Ugandan Court Clerk Suspended For Dressing “Too Saxy” To Work

by Kim Boateng Posted on September 23rd, 2017

Kampala, Uganda. Sept 22: A court clerk/interpreter at Kasangati Magistrate’s Court in Wakiso District in Uganda has been suspended, for 2 weeks for dressing “too saxy” to her workplace. The lady, Rosemary Namuwanga, drew the ire of judicial authorities after appearing before them in a seductive dress. Ms Rosemary Namuwanga was on Thursday suspended by the Permanent Secretary of Ministry of Public Service, Ms Josephine Muwonge on grounds of indecent dressing.

Ms Muwonge faulted Ms Rosemary Namuwanga for defying public service standing orders by dressing in a manner that does not portray a good image of the judiciary and public service image.

Photo: Rosemary Namuwanga

According to a letter dated September 21, 2017 that was handed to Ms Rosemary Namuwanga , it stated that she was dressed in a very short and tight dress which by description did not fall within the generally acceptable standards of the established Notice NO.1 of 2017.

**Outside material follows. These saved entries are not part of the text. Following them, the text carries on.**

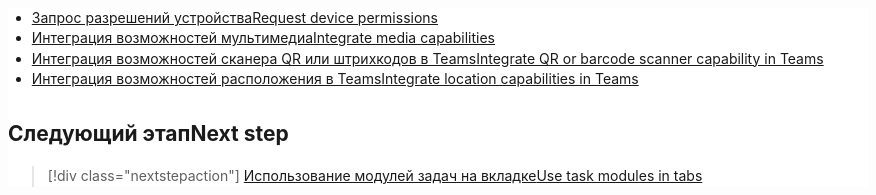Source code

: * [<span data-ttu-id="9aced-255">Запрос разрешений устройства</span><span class="sxs-lookup"><span data-stu-id="9aced-255">Request device permissions</span></span>](~/concepts/device-capabilities/native-device-permissions.md)
* [<span data-ttu-id="9aced-256">Интеграция возможностей мультимедиа</span><span class="sxs-lookup"><span data-stu-id="9aced-256">Integrate media capabilities</span></span>](~/concepts/device-capabilities/mobile-camera-image-permissions.md)
* [<span data-ttu-id="9aced-257">Интеграция возможностей сканера QR или штрихкодов в Teams</span><span class="sxs-lookup"><span data-stu-id="9aced-257">Integrate QR or barcode scanner capability in Teams</span></span>](~/concepts/device-capabilities/qr-barcode-scanner-capability.md)
* [<span data-ttu-id="9aced-258">Интеграция возможностей расположения в Teams</span><span class="sxs-lookup"><span data-stu-id="9aced-258">Integrate location capabilities in Teams</span></span>](~/concepts/device-capabilities/location-capability.md)

## <a name="next-step"></a><span data-ttu-id="9aced-259">Следующий этап</span><span class="sxs-lookup"><span data-stu-id="9aced-259">Next step</span></span>

> [!div class="nextstepaction"]
> [<span data-ttu-id="9aced-260">Использование модулей задач на вкладке</span><span class="sxs-lookup"><span data-stu-id="9aced-260">Use task modules in tabs</span></span>](~/task-modules-and-cards/task-modules/task-modules-tabs.md)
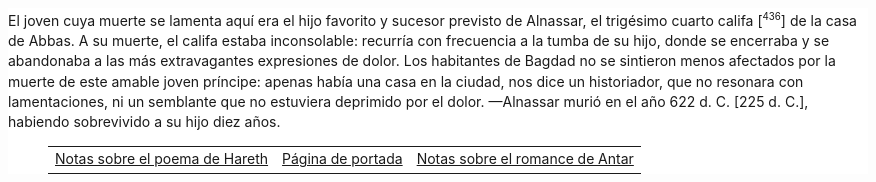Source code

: El joven cuya muerte se lamenta aquí era el hijo favorito y sucesor previsto de Alnassar, el trigésimo cuarto califa <span id="p436">[<sup><small>436</small></sup>]</span> de la casa de Abbas. A su muerte, el califa estaba inconsolable: recurría con frecuencia a la tumba de su hijo, donde se encerraba y se abandonaba a las más extravagantes expresiones de dolor. Los habitantes de Bagdad no se sintieron menos afectados por la muerte de este amable joven príncipe: apenas había una casa en la ciudad, nos dice un historiador, que no resonara con lamentaciones, ni un semblante que no estuviera deprimido por el dolor. —Alnassar murió en el año 622 d. C. \[225 d. C.\], habiendo sobrevivido a su hijo diez años.

<figure class="table chapter-navigator">
  <table>
    <tbody>
      <tr>
        <td>
        <a href="/es/book/Islam/Arabian_Poetry/Appendix_13">
          <span class="mdi mdi-arrow-left-drop-circle"></span><span class="pl-2">Notas sobre el poema de Hareth</span>
        </a>
        </td>
        <td>
        <a href="/es/book/Islam/Arabian_Poetry">
          <span class="mdi mdi-book-open-variant"></span><span class="pl-2">Página de portada</span>
        </a>
        </td>
        <td>
        <a href="/es/book/Islam/Arabian_Poetry/Appendix_15">
          <span class="pr-2">Notas sobre el romance de Antar</span><span class="mdi mdi-arrow-right-drop-circle"></span>
        </a>
        </td>
      </tr>
    </tbody>
  </table>
</figure>
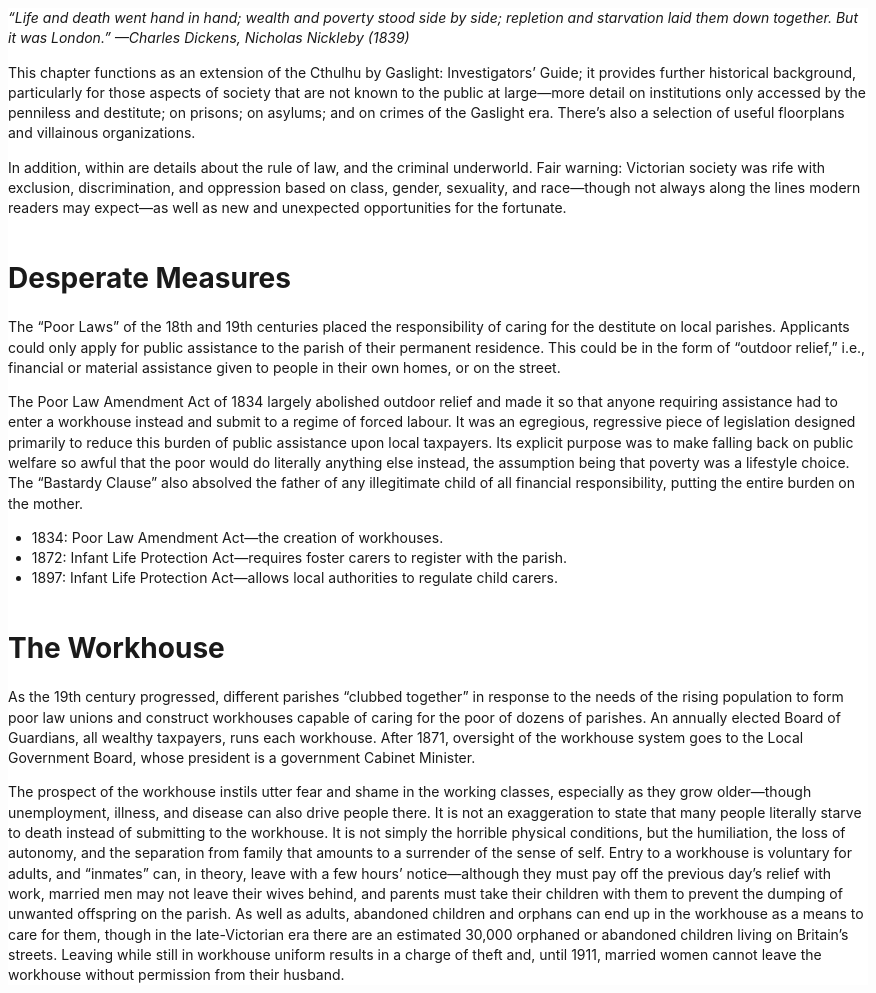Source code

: *“Life and death went hand in hand; wealth and poverty stood side by side; repletion and starvation laid them down together. But it was London.”*
*—Charles Dickens, Nicholas Nickleby (1839)*

This chapter functions as an extension of the Cthulhu by Gaslight: Investigators’ Guide; it provides further historical background, particularly for those aspects of society that are not known to the public at large—more detail on institutions only accessed by the penniless and destitute; on prisons; on asylums; and on crimes of the Gaslight era. There’s also a selection of useful floorplans and villainous organizations.

In addition, within are details about the rule of law, and the criminal underworld. Fair warning: Victorian society was rife with exclusion, discrimination, and oppression based on class, gender, sexuality, and race—though not always along the lines modern readers may expect—as well as new and unexpected opportunities for the fortunate.

# Desperate Measures
The “Poor Laws” of the 18th and 19th centuries placed the responsibility of caring for the destitute on local parishes. Applicants could only apply for public assistance to the parish of their permanent residence. This could be in the form of “outdoor relief,” i.e., financial or material assistance given to people in their own homes, or on the street.

The Poor Law Amendment Act of 1834 largely abolished outdoor relief and made it so that anyone
requiring assistance had to enter a workhouse instead and submit to a regime of forced labour. It was an egregious, regressive piece of legislation designed primarily to reduce this burden of public assistance upon local taxpayers. Its explicit purpose was to make falling back on public welfare so awful that the poor would do literally anything else instead, the assumption being that poverty was a lifestyle choice. The “Bastardy Clause” also absolved the father of any illegitimate child of all financial responsibility, putting the entire burden on the mother.
- 1834: Poor Law Amendment Act—the creation of workhouses.
- 1872: Infant Life Protection Act—requires foster carers to register with the parish.
- 1897: Infant Life Protection Act—allows local authorities to regulate child carers.

# The Workhouse
As the 19th century progressed, different parishes “clubbed together” in response to the needs of the
rising population to form poor law unions and construct workhouses capable of caring for the
poor of dozens of parishes. An annually elected Board of Guardians, all wealthy taxpayers, runs each workhouse. After 1871, oversight of the workhouse system goes to the Local Government Board, whose president is a government Cabinet Minister.

The prospect of the workhouse instils utter fear and shame in the working classes, especially as they grow older—though unemployment, illness, and disease can also drive people there. It is not an exaggeration to state that many people literally starve to death instead of submitting to the workhouse. It is not simply the horrible physical conditions, but the humiliation, the loss of autonomy, and the separation from family that amounts to a surrender of the sense of self. Entry to a
workhouse is voluntary for adults, and “inmates” can, in theory, leave with a few hours’ notice—although they must pay off the previous day’s relief with work, married men may not leave their wives behind, and parents must take their children with them to prevent the dumping of unwanted offspring on the parish. As well as adults, abandoned children and orphans can end up in the workhouse as a means to care for them, though in the late-Victorian era there are an estimated
30,000 orphaned or abandoned children living on Britain’s streets. Leaving while still in workhouse
uniform results in a charge of theft and, until 1911, married women cannot leave the workhouse without permission from their husband.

“This is to inform you that, today September 21, while you were invited to the office of the Permanent Secretary to the judiciary for an explanation regarding non-payment of your salary and allowances for the month July 2017, you turned up dressed in a manner that does not portray a good image of the Judiciary and Public Service at large,” reads part of the letter.

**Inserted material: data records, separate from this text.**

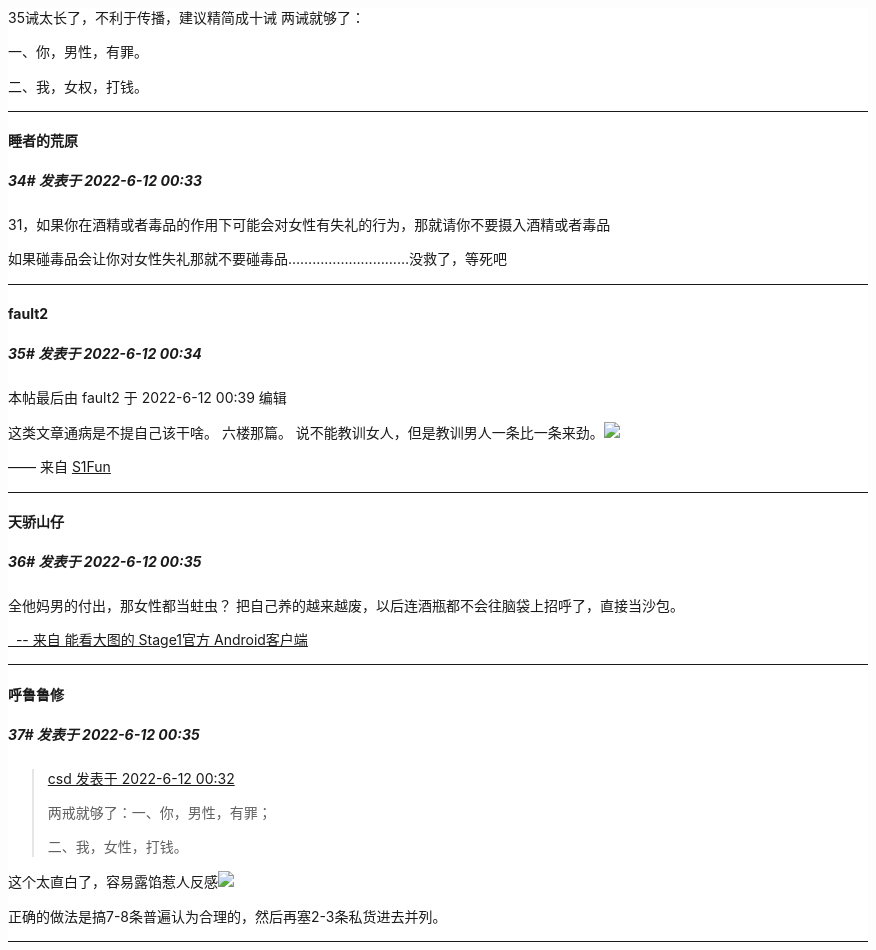 35诫太长了，不利于传播，建议精简成十诫</blockquote>
两诫就够了：

一、你，男性，有罪。

二、我，女权，打钱。

*****

####  睡者的荒原  
##### 34#       发表于 2022-6-12 00:33

31，如果你在酒精或者毒品的作用下可能会对女性有失礼的行为，那就请你不要摄入酒精或者毒品

如果碰毒品会让你对女性失礼那就不要碰毒品…………………………没救了，等死吧

*****

####  fault2  
##### 35#       发表于 2022-6-12 00:34

 本帖最后由 fault2 于 2022-6-12 00:39 编辑 

这类文章通病是不提自己该干啥。
六楼那篇。
说不能教训女人，但是教训男人一条比一条来劲。<img src="https://static.saraba1st.com/image/smiley/face2017/034.png" referrerpolicy="no-referrer">

—— 来自 [S1Fun](https://s1fun.koalcat.com)

*****

####  天骄山仔  
##### 36#       发表于 2022-6-12 00:35

全他妈男的付出，那女性都当蛀虫？
把自己养的越来越废，以后连酒瓶都不会往脑袋上招呼了，直接当沙包。

[  -- 来自 能看大图的 Stage1官方 Android客户端](https://www.coolapk.com/apk/140634)

*****

####  呼鲁鲁修  
##### 37#       发表于 2022-6-12 00:35

<blockquote><a href="httphttps://bbs.saraba1st.com/2b/forum.php?mod=redirect&amp;goto=findpost&amp;pid=56226908&amp;ptid=2075143" target="_blank">csd 发表于 2022-6-12 00:32</a>

两戒就够了：一、你，男性，有罪；

二、我，女性，打钱。</blockquote>
这个太直白了，容易露馅惹人反感<img src="https://static.saraba1st.com/image/smiley/face2017/067.png" referrerpolicy="no-referrer">

正确的做法是搞7-8条普遍认为合理的，然后再塞2-3条私货进去并列。

*****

The letter further stated that…“In accordance with the established notice NO.1 of 2017, this is to suspend you from duty for a period of two weeks with effect from September 21 to October 4, 2017.”

Ms Namuwanga becomes the seventh civil servant to be affected by the Ministry of Public Service guidelines that were issued early this year banning sleeveless, transparent and tight clothing for non-uniformed officers in Public Service.

The Uganda Public Service Standing Orders, 2010, stipulates that officers shall be required to dress decently and in the generally acceptable standards in the Uganda Community.

The orders, however, do not highlight what would constitute decent, smart and reasonable dressing.

In line with the guidelines, all female members of the public service are required to dress in a skirt or dress that is not above the knees, with a smart, long or short sleeved blouse.

All clothing is expected to cover the cleavage, navel and the back while sleeveless and transparent blouses and dresses were banned. Also banned are tight fitting dresses and skirts, flat shoes and coloured hair presented in form of natural, braids and hair extensions.